**WHAT THIS TASK INVOLVES:** Could you set down every record exactly as it appears?

**DATASET:**
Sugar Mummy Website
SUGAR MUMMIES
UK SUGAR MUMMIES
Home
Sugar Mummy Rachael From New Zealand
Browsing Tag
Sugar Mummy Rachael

**RESPONSE TO THIS EXERCISE:**
Sugar Mummy Website
SUGAR MUMMIES
UK SUGAR MUMMIES
Home
Sugar Mummy Rachael From New Zealand
Browsing Tag
Sugar Mummy Rachael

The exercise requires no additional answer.